The Tears of the Prodigal Son (Croatian: Suze sina razmetnoga) is a poem written by the Croatian Baroque poet Ivan Gundulić. It was originally published in Venice in 1622.

The poem is composed of three laments (cries) (plač): the Sin (Sagriješenje), the Comprehension (Spoznanje) and the Humility (Skrušenje), presenting the three basic categories of Christianity — sin, repentance and redemption — through contrasts like death/life, sin/purity and Hell/Heaven.

The poem Tears of the Prodigal Son draws on the well-known biblical Parable of the Prodigal Son found in Luke 15:11-32, the basis of which forms a story on a father forgiving his son's spendthriftness and greed, after the son comes back home remorseful of his actions. Gundulić adapts and heavily elaborates the original storyline, but still leaves clearly recognizable traits of the biblical template.

Parable as a literary form represents an elaborated simile or a metaphor, inserted into a larger literary works — the Bible in this case.

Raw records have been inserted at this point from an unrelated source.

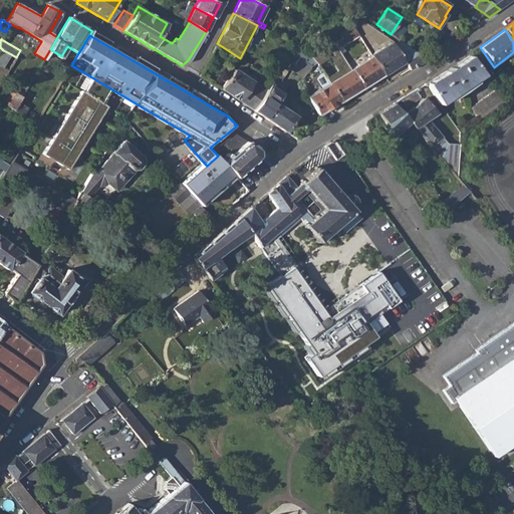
[(317,50),(312,56),(319,65),(329,59),(338,71),(328,78),(332,84),(354,70),(332,39),(317,50)]
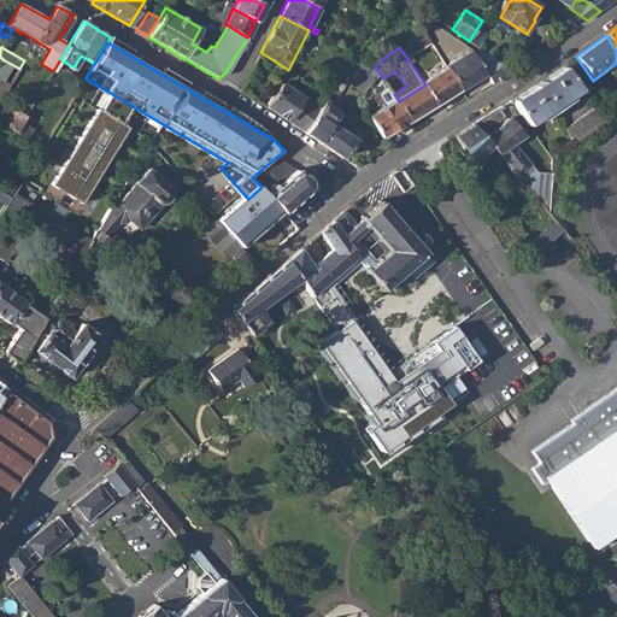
[(447,68),(450,70),(463,93),(488,77),(479,63),(472,52),(447,68)]
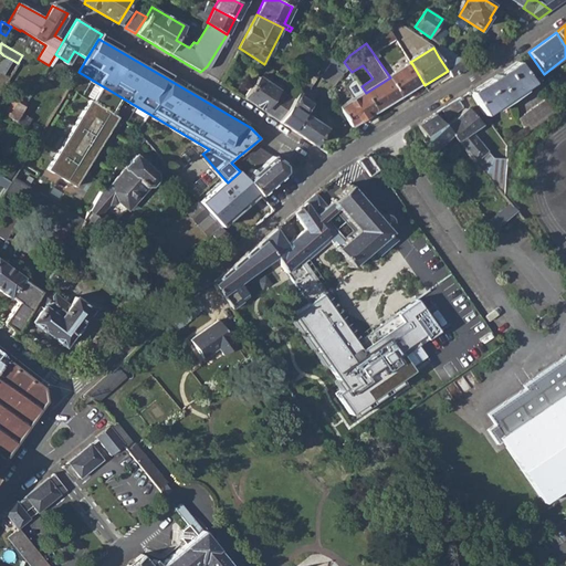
[(448,71),(452,77),(462,71),(471,65),(446,49),(439,58),(448,71)]
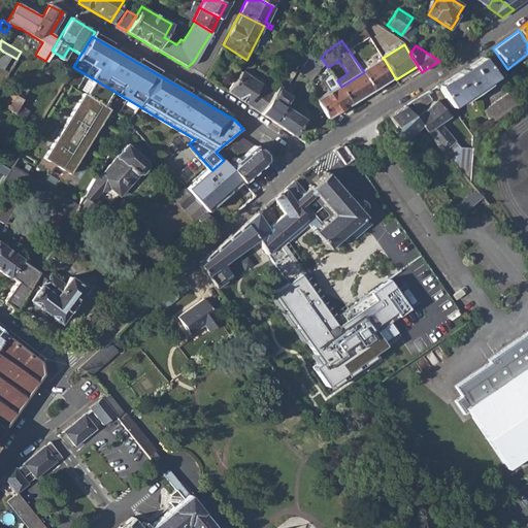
[(3,52),(0,56),(0,67),(3,69),(11,56),(3,52)]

Biblical parable on the prodigal son has but merely two dozen lines, while Gundulić's poetical cultivation extends to 1332 verses, being permeated with numerous son's contemplations on the meaning of life and death, the sin, and numerous verses dedicated to his repentance.

In monologue form the son introduces the plot to the reader, and therefore beside being the main character serves also the role of a narrator, with the exception of sporadic occurrence of the omniscient narrator who announces the monologue. In the biblical parable, however, only the omniscient narrator appears.

Significantly different is the elaboration on the sin itself, being portrayed in the biblical parable as a hedonistic enjoyment in life's pleasures, excessive luxury and overindulgence. The poem adapts those sins too, but ultimately binds them into the foremost sin of lust, induced by a beautiful woman. Lust has encouraged the son to prodigality, for his fortunes fade not for his own self-centered "riotous living", but for the sake of pleasing the woman by buying her valuable presents. The character of a salacious woman is non-existent in the biblical parable, and as a counterbalance the poem omits the character of an older son which slightly changes the poem's ending and significantly the moral lesson learned.